As it turns out, China is fully capable of making their own plastic products and they have more than they can handle. There is an assumption in the industry that if Americans would just clean their discarded plastic eating utensils, plastic bags, plastic household products, that there could be hope that our very convenient recycling relationship with China could vw salvaged. But current conditions seem iffy at best.

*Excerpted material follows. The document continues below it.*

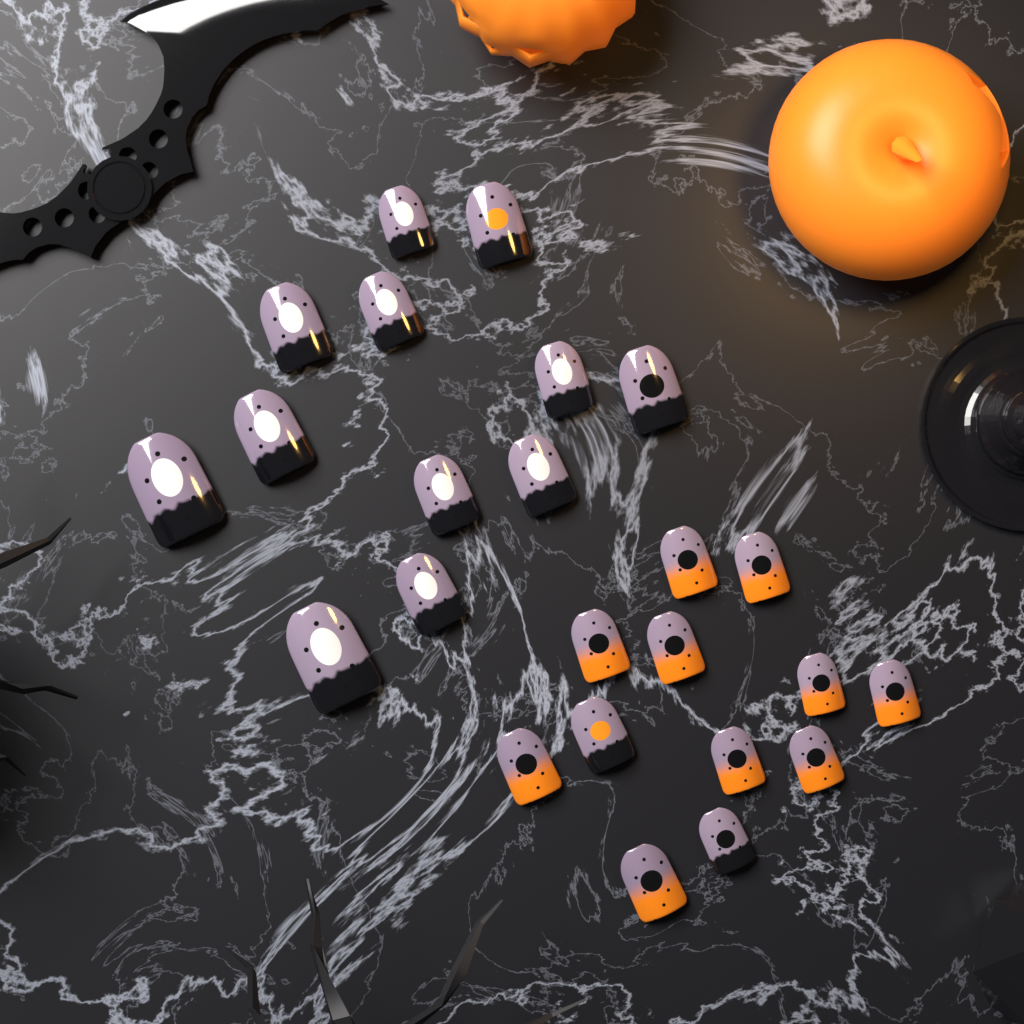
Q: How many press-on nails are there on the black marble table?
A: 24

This is the basic picture that Dahl Sanitation near Toledo laid out for the Toledo City Council – just as North Lincoln Sanitation laid out for the Lincoln City City Council and Thompson Sanitation laid out for the Newport City Council. In Toledo recently, Dahl Sanitation officials reported that China has proposed a ban on receiving certain plastics and unsorted paper products. Terrible news for recycling. Dahl said they are getting the word out early and hope to have more information in January on how it affects all Dahl customers. They suggested that citizens should review the Oregon State Department of Environmental Quality website for daily updates on the issue. The link is: http://www.oregon.gov/deq/mm/Pages/Recycling-Markets.aspx
Meanwhile one Dahl Sanitation official said that customers need to be careful to place only acceptable recycling materials in the cart. If a recycle cart is full of Styrofoam they will tag it and not pick it up. If they come back a second time and it is not rectified they will remove the cart.
The ride ahead may not be all that smooth. But at least it may get more clear sometime in early January. If China draws a line in the sand, America will have to recycle all of its own plastics. And for that the U.S. will have to turn on a dime unless we don’t mind filling up our current landfills and getting hammered with the high cost of creating new ones.